▶ **Text for analysis**
============================================================
This research was carried out in Clwyd, North Wales, at two High Schools, one in Wrexham and the second in Flint, between September 1990 and June 1991. Approval was received from the South Clwyd Ethics Committee, North Wales before the study began. Forty-three participants aged 12 to 13 years at the beginning of the study were selected to take part; of these, 24 were male. This project was part of a larger study and 26 of the 43 children were also participating in a toothpaste clinical trial. Informed consent had been provided for all involvement in the two studies.

The study was timetabled so that samples would be collected at the beginning of each month; the study began on 6 September 1990. Sample collections from the same participant were never separated by more than 33 days. On only one occasion were sample collections less than 28 days apart; that is, between May and June, when they were separated by 23 days. A similar timetable of saliva collection was implemented in both schools where, for convenience, collections were staggered 1–6 days apart. Samples were collected in the afternoon at least 1 hr after eating or drinking. Collections were made between 13.15 and 14.45 hr Greenwich Mean Time for the months November until March. The other collections were made 1 hr later because British Summer Time was in force.

At each occasion, children provided a single, unstimulated saliva sample. No practice sample was collected before the first (September) collection, but the method was demonstrated at that time. The ‘draining’ method was used for salivary collection. Participants were instructed to swallow before sampling and if they needed to swallow during the collection they were advised to spit first, swallow, and then continue. A preweighed, plastic universal container (30 ml; Sterilin UK) was given to each child. These were labelled with their names and a unique identifying number. Participants were seated with their heads bent forward and saliva was collected for a timed 5 min. The bottle was then reweighed and the unstimulated flow rate (g/min) estimated. As the specific gravity of saliva is approximately 1.0, volume and weight were used interchangeably. Results are presented as ml/min.

Statistical analyses used the Statistical Package for Social Sciences, Version 7.0 (SPSS, Chicago, IL, U.S.A.). The variation of salivary flow rate within individuals from month to month was compared by repeated-measures ANOVA. When data were missing, as from among the total group’s (n=43) participants, missing values were estimated by averaging from the cases with a known value for that variable.
============================================================
▶ **Source data**

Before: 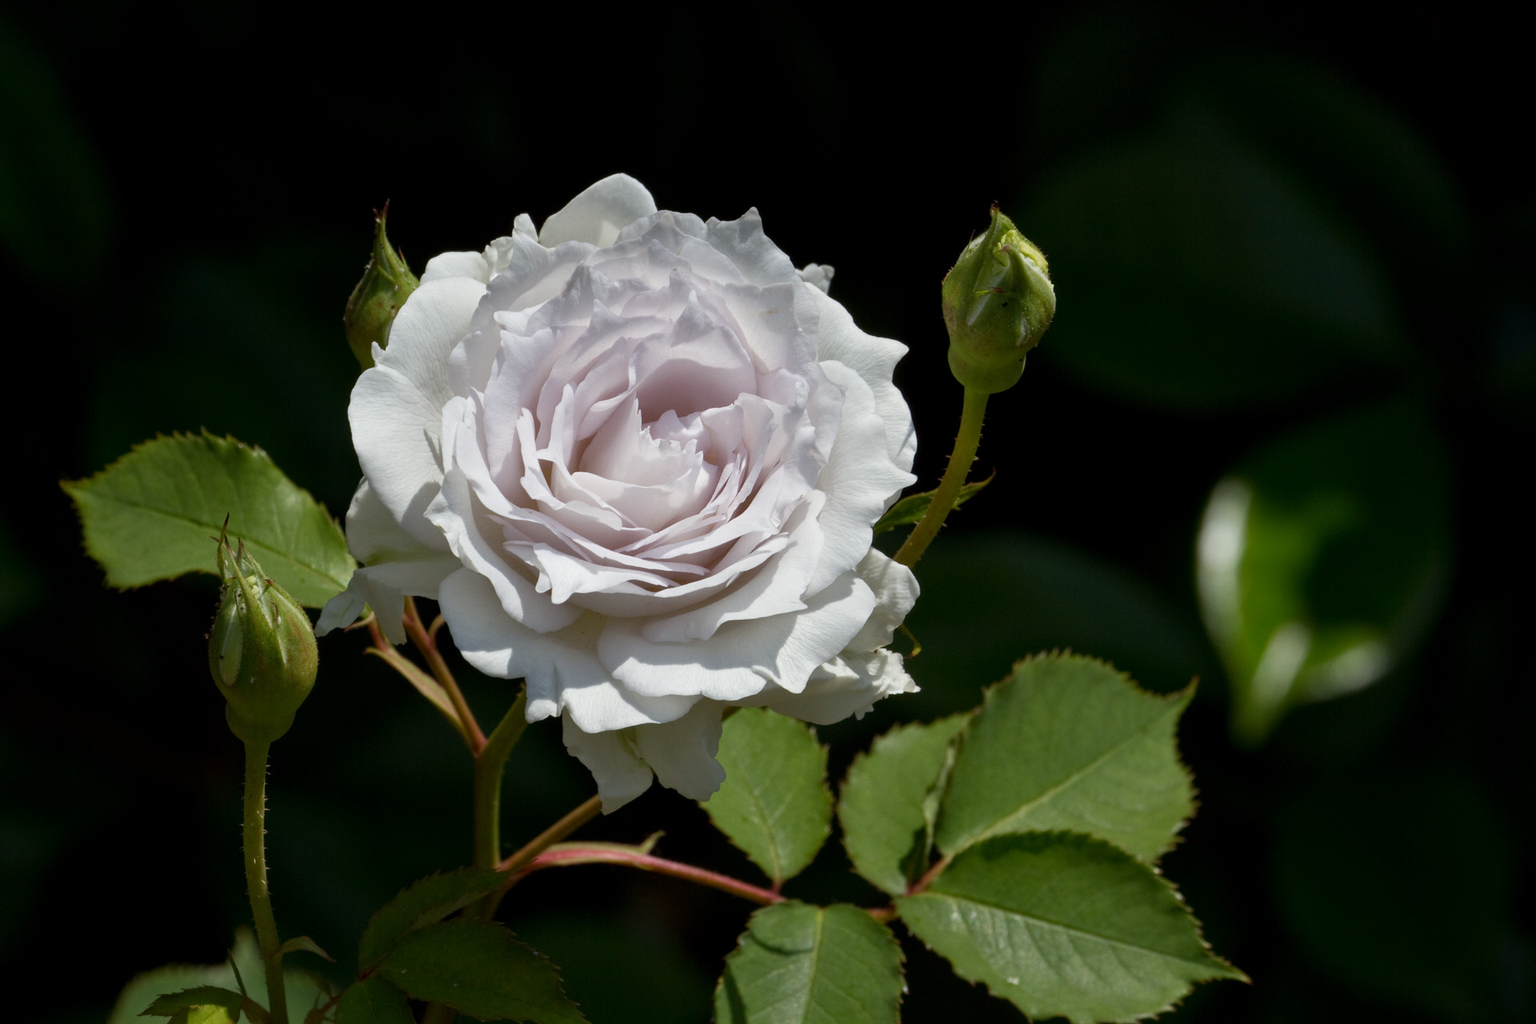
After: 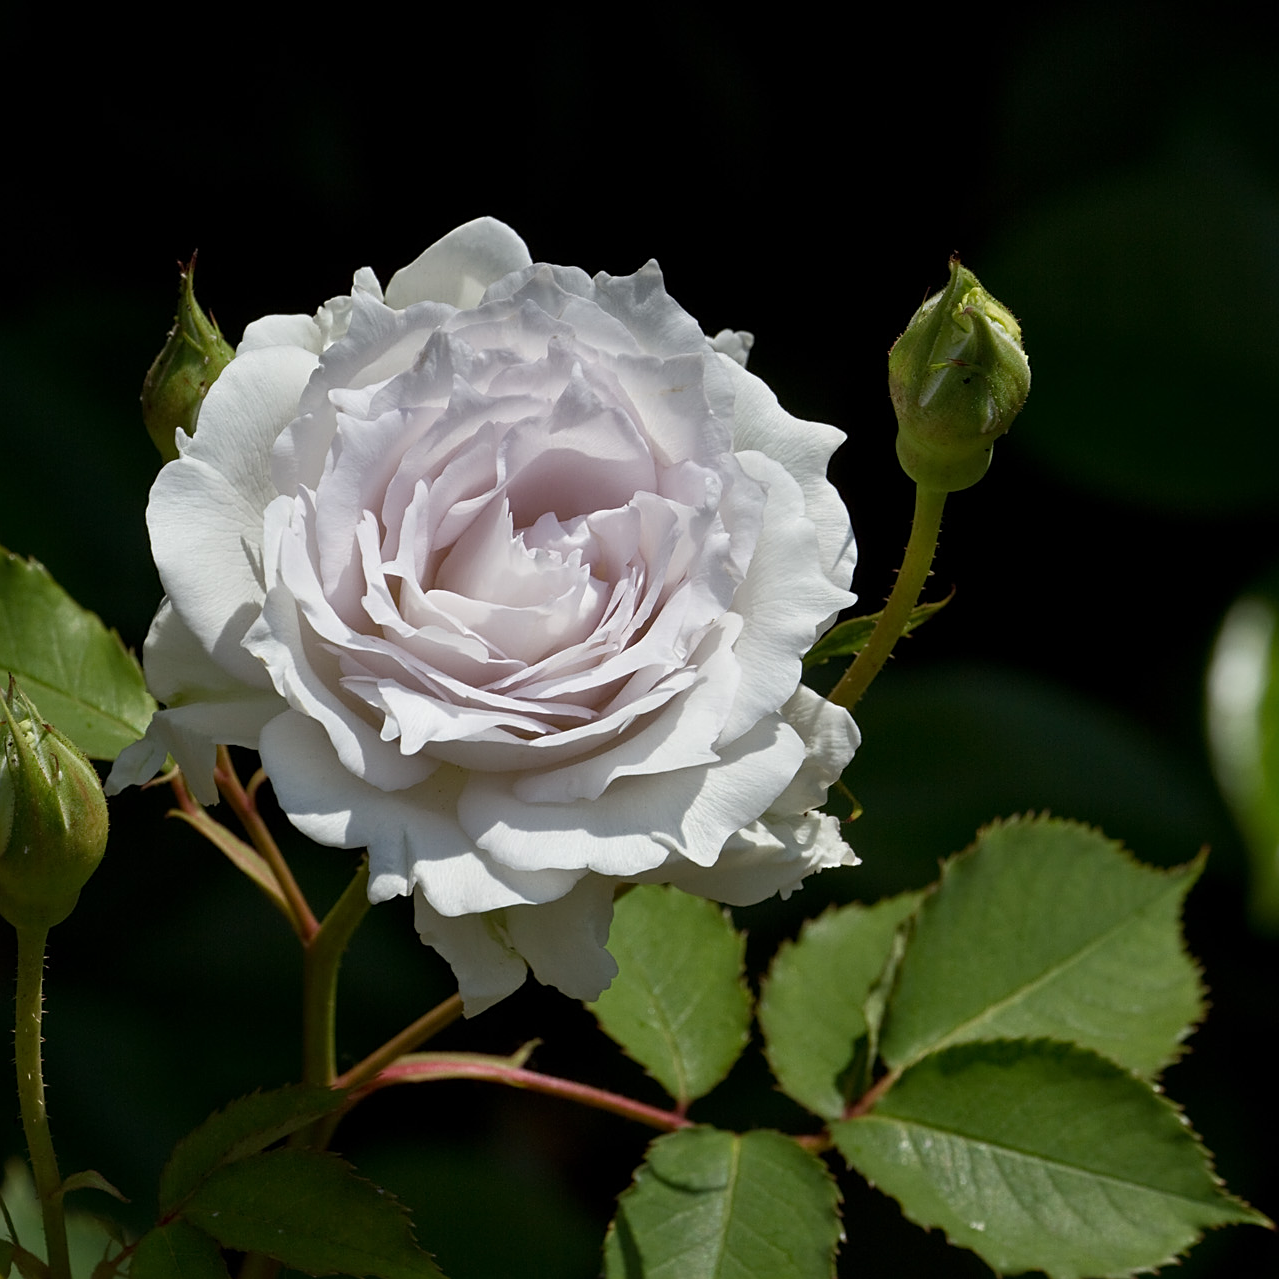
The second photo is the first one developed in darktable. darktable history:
============================================================
Resume the methods text on the schoolchildren's saliva study, starting after its final sentence. The material has no role in this exercise.

The attendance at each month ranged from a minimum of n=29 in February 1991 to a maximum of n=40 in May 1991. Eighteen children, eight males and ten females, attended all ten sessions; they are hereafter referred to as the “regular attendees”. Statistical analyses were carried out for the total group and the subgroup of regular attendees.

The consistency of individual measurements was assessed from the number of children remaining above the median and the number remaining below the median for each month. This analysis was confined to the regular attendees (n=18) for which the month-to-month measurements were directly comparable.

The ambient temperatures during the hours of collection were averaged (The Meterological Office, Berkshire, England). The 20 points represented by the school visits were compared, using Spearman’s correlation analysis, with the average temperature recordings during the hours of collection. The results took account of the hour adjustment necessary when British Summer Time was in force. These analyses were made on the total group (n=43) and the subgroup of regular attendees (n=18).

The September mean salivary flow rate (SD) in both the subgroup of regular attendees (n=18) and the total (n=43) was the lowest recorded throughout the study at 0.52 (0.30) and 0.49 (0.33). The highest mean flow rates were recorded in February at 0.87 (0.34) (n=18) and 0.80 (0.32) (n=43). There were no statistically significant relations between the variables age, sex and flow rate.

In the total group (n=43) the within-person variation, for the 9-month duration, was statistically significant (repeated-measures ANOVA; p<0.001). Significance was evident even when the September data (p=0.001) and the September and October data (p=0.02) were excluded.